What exactly do you do for a living?...

I don’t have lots of memories of my childhood, but the memories at my grandparents house are particularly vivid. They lived deep in the country in southern Ohio. The kind of place where you’d have to drive an hour to get to after exiting the highway, and even once you arrived, you had to climb the long gravel driveway up into the woods.

At the top of the driveway was a quaint country home that my grandfather had built himself after he married my grandmother. They had a small grove of banana trees out back by the porch swing. Off to the right, past the well he “dug” with dynamite when my mom was a young child, was the red barn that housed his workshop.

His workshop was home to his small family business. The barn was a metalworking shop. It was full of workbenches, drill presses, angle grinders, sandblasters, and the like. It was impeccably clean for this kind of shop. I wouldn’t hesitate to eat a donut that was dropped under the milling machine, but then again, I’m not known for my ability to resist donuts under any circumstances.

Even as a young child, I had a clear understanding for what my grandfather’s career was.
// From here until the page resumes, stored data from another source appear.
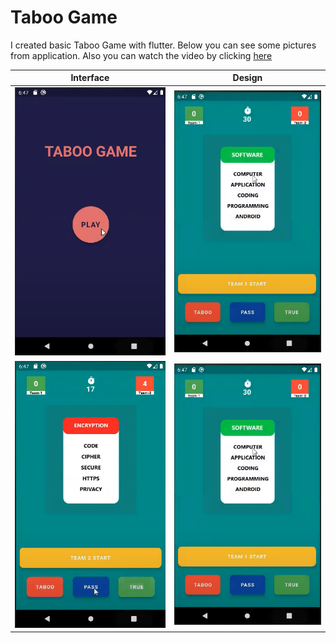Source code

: # Taboo Game 
I created basic Taboo Game with flutter. Below you can see some pictures from application. Also you can watch the video by clicking [here](https://youtu.be/aRHbBcu8E9A)


Interface             |  Design
:-------------------------:|:-------------------------:
![interface_pics](interface_pics/1.png)  |  ![interface_pics](interface_pics/2.png)
![interface_pics](interface_pics/3.png)  |  ![interface_pics](interface_pics/2.png)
He made machines that made plastic strips for all kinds of different uses. Sometimes he sold the strips, sometimes he sold the machines. But, you could tell what he does just by looking at him.

30 years ago, you could tell what someone’s profession was by the kind of clothes that they wore. My grandfather wore flannel, a work apron, had a hands-free magifying glasses strapped to his temples and was covered in metal shavings.

But, if you asked my grandfather what I do for a living, he’d be perplexed. On any given day at our office, you’d see 9 people in blue jeans and t-shirts wearing headphones and staring at computers.

If you gauged what our profession was based on our appearences, you’d think we were monitoring the Matrix or hacking into CIA mainframes. (We’re not... though that seems like an awesome job.)

When you think about it this way, its perfectly obvious why my grandfather thinks I “work with computers.” After all, I spend all day working on computers and we have way more computers than we have people.